**Task to complete:** Print the line containing "1 octubre 2012" and every later line of the records. Keep each one exactly as given, ending with the last.

**Data records:**
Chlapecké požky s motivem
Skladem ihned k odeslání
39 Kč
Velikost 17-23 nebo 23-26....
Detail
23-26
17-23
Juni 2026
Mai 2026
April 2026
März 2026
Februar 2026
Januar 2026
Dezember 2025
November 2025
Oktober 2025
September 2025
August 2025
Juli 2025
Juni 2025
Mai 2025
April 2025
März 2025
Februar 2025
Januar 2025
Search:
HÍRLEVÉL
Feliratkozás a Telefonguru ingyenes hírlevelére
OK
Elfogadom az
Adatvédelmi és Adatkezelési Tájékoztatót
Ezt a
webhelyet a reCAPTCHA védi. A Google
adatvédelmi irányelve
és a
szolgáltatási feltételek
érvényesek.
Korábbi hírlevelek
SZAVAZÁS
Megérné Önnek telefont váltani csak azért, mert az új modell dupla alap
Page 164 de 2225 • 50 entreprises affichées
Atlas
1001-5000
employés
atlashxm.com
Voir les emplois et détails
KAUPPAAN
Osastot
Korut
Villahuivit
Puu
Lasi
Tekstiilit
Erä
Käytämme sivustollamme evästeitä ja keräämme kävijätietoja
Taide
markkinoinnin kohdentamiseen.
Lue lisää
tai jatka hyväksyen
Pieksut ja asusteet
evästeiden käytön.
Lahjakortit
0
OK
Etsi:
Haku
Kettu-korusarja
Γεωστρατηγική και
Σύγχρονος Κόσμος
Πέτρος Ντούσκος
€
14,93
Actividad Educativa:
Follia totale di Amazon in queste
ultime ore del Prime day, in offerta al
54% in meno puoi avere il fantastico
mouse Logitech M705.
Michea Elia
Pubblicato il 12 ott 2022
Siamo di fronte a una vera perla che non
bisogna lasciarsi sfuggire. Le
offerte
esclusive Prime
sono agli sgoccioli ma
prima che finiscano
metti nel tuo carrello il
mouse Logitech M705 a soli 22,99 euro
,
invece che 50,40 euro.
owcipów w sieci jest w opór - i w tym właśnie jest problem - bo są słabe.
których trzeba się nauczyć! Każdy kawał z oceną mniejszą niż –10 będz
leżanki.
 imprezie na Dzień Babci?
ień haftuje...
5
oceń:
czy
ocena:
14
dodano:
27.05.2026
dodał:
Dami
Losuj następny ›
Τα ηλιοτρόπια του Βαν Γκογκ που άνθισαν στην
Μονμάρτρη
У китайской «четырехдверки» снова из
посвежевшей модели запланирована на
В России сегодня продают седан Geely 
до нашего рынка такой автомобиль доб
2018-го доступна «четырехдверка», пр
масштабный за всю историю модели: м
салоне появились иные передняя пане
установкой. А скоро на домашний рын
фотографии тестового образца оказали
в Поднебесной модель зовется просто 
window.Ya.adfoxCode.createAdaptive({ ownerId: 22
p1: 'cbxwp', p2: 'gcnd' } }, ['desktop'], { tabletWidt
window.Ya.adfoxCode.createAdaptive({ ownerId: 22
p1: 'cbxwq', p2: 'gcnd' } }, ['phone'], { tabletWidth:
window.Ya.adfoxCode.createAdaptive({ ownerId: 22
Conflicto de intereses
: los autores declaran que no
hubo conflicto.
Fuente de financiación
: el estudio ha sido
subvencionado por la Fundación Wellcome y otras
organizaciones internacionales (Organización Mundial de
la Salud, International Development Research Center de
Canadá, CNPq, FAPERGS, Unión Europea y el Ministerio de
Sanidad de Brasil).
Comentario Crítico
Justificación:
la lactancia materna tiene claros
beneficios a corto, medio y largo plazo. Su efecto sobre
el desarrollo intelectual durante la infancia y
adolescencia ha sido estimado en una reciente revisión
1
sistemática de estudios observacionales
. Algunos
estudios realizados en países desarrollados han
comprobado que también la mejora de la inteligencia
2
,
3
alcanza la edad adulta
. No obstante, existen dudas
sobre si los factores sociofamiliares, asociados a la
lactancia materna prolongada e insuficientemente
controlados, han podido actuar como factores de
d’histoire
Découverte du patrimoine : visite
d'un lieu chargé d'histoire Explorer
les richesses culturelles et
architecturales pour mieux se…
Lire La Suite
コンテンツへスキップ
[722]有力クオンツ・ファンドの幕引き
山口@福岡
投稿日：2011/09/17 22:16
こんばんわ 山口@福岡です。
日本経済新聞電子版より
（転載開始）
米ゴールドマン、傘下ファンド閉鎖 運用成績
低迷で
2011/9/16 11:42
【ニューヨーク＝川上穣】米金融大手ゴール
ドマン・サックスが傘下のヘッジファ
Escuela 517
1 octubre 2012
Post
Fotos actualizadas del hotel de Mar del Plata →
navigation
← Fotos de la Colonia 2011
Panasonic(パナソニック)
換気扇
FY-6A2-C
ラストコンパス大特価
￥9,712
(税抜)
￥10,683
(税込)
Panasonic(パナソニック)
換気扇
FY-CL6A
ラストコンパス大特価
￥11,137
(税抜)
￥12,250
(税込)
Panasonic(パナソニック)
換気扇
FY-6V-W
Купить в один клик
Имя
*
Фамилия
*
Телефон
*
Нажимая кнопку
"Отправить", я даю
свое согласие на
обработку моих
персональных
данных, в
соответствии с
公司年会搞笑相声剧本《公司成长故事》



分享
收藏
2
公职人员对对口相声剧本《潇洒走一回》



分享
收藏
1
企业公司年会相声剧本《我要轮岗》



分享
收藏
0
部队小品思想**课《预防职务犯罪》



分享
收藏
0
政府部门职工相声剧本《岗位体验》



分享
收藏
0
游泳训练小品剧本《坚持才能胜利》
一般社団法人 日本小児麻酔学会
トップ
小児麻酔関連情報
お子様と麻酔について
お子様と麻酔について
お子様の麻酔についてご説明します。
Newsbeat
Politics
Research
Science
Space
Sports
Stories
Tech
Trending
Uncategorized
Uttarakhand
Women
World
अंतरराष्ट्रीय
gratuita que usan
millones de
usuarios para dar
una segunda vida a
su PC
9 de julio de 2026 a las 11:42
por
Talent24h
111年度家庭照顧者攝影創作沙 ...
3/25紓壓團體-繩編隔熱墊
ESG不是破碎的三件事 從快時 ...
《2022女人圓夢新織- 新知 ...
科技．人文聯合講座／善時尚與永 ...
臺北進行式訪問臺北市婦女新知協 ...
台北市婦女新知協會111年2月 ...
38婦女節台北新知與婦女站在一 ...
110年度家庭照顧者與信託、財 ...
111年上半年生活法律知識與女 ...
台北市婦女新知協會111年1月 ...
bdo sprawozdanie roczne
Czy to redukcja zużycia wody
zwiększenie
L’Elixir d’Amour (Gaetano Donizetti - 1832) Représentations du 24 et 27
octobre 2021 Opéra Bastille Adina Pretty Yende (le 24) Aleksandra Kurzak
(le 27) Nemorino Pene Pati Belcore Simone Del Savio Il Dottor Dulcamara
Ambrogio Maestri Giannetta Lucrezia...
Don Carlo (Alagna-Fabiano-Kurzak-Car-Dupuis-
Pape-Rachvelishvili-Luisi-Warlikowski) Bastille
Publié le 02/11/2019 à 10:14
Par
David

**Output of the exercise:**
1 octubre 2012
Post
Fotos actualizadas del hotel de Mar del Plata →
navigation
← Fotos de la Colonia 2011
Panasonic(パナソニック)
換気扇
FY-6A2-C
ラストコンパス大特価
￥9,712
(税抜)
￥10,683
(税込)
Panasonic(パナソニック)
換気扇
FY-CL6A
ラストコンパス大特価
￥11,137
(税抜)
￥12,250
(税込)
Panasonic(パナソニック)
換気扇
FY-6V-W
Купить в один клик
Имя
*
Фамилия
*
Телефон
*
Нажимая кнопку
"Отправить", я даю
свое согласие на
обработку моих
персональных
данных, в
соответствии с
公司年会搞笑相声剧本《公司成长故事》



分享
收藏
2
公职人员对对口相声剧本《潇洒走一回》



分享
收藏
1
企业公司年会相声剧本《我要轮岗》



分享
收藏
0
部队小品思想**课《预防职务犯罪》



分享
收藏
0
政府部门职工相声剧本《岗位体验》



分享
收藏
0
游泳训练小品剧本《坚持才能胜利》
一般社団法人 日本小児麻酔学会
トップ
小児麻酔関連情報
お子様と麻酔について
お子様と麻酔について
お子様の麻酔についてご説明します。
Newsbeat
Politics
Research
Science
Space
Sports
Stories
Tech
Trending
Uncategorized
Uttarakhand
Women
World
अंतरराष्ट्रीय
gratuita que usan
millones de
usuarios para dar
una segunda vida a
su PC
9 de julio de 2026 a las 11:42
por
Talent24h
111年度家庭照顧者攝影創作沙 ...
3/25紓壓團體-繩編隔熱墊
ESG不是破碎的三件事 從快時 ...
《2022女人圓夢新織- 新知 ...
科技．人文聯合講座／善時尚與永 ...
臺北進行式訪問臺北市婦女新知協 ...
台北市婦女新知協會111年2月 ...
38婦女節台北新知與婦女站在一 ...
110年度家庭照顧者與信託、財 ...
111年上半年生活法律知識與女 ...
台北市婦女新知協會111年1月 ...
bdo sprawozdanie roczne
Czy to redukcja zużycia wody
zwiększenie
L’Elixir d’Amour (Gaetano Donizetti - 1832) Représentations du 24 et 27
octobre 2021 Opéra Bastille Adina Pretty Yende (le 24) Aleksandra Kurzak
(le 27) Nemorino Pene Pati Belcore Simone Del Savio Il Dottor Dulcamara
Ambrogio Maestri Giannetta Lucrezia...
Don Carlo (Alagna-Fabiano-Kurzak-Car-Dupuis-
Pape-Rachvelishvili-Luisi-Warlikowski) Bastille
Publié le 02/11/2019 à 10:14
Par
David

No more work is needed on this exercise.